In several cases, even writers who wished to help could not disclose their data because of numerous reasons, including lost hard drives, intellectual property limitations, and material that only former graduate students had access to.
For many years, specialists in a variety of fields have been warning of a “reproducibility crisis” in science, with the field of psychology leading the charge. When it came to reproducing preclinical biomedical research findings in clinical trials, Bayer and Amgen experienced problems in 2011 and 2012.
Replication of significant experiments, for example, is a hot topic, but not everyone agrees on the best approach to go about it, or even what exactly is wrong with the way science is done.
Yvette Seger, director of science policy at the Federation of American Societies for Experimental Biology, argues that at least one clear, actionable conclusion arose from the new data. As a result, scientists must be given the opportunity to explain the specifics of their study methods.

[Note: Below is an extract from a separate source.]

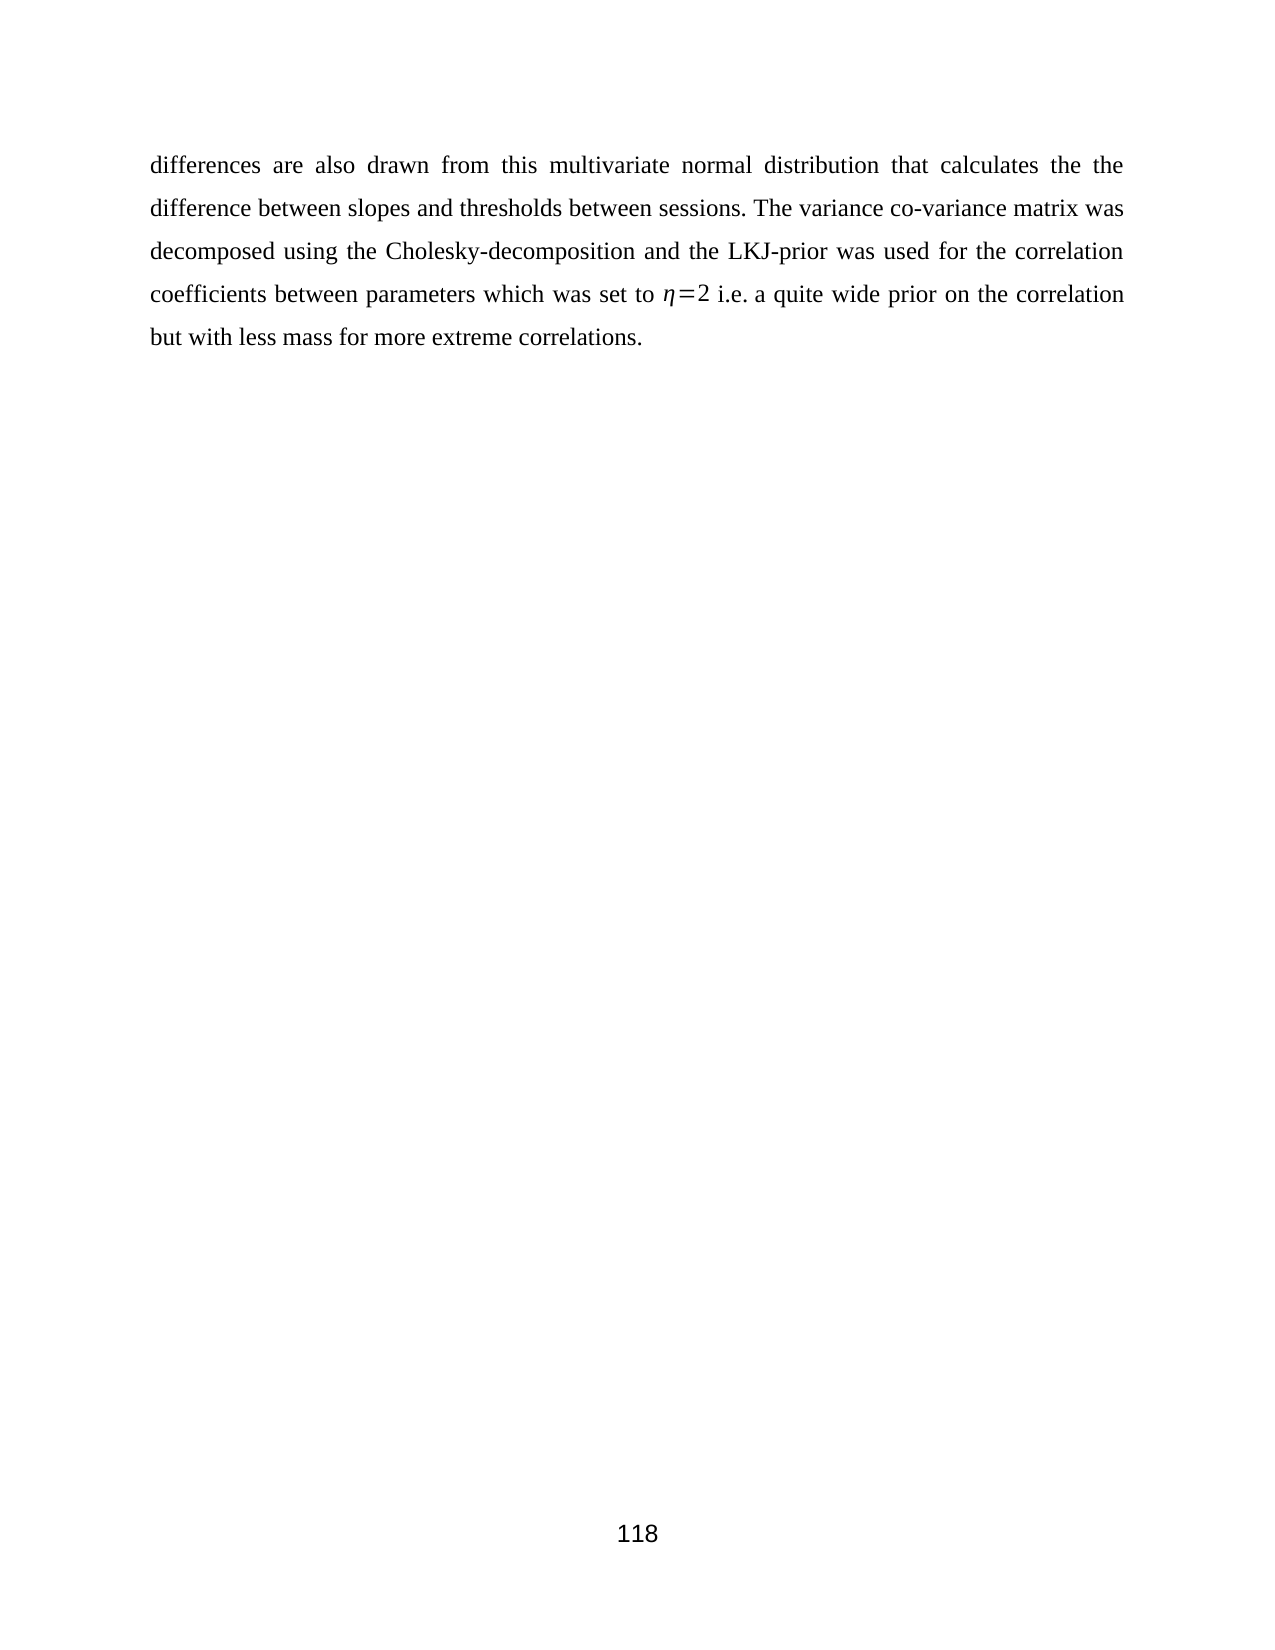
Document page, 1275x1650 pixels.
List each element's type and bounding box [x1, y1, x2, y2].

text [150, 150, 1125, 351]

Scientists should strive to provide as much information as possible about their experiments in order to ensure that their findings are understood by others, adds Seger, who was not engaged in the reproducibility effort.
A self-correcting discipline requires plenty of possibilities for both making mistakes and identifying those faults, the project’s experts argue, including the ability to replicate studies.
Public understanding of science is generally high, and I believe that the public also recognizes that science will make mistakes, Nosek claims. Concern should and must be, is science good at catching its mistakes??” Although the results of the cancer research project do not always address that question, the difficulties of finding out are highlighted.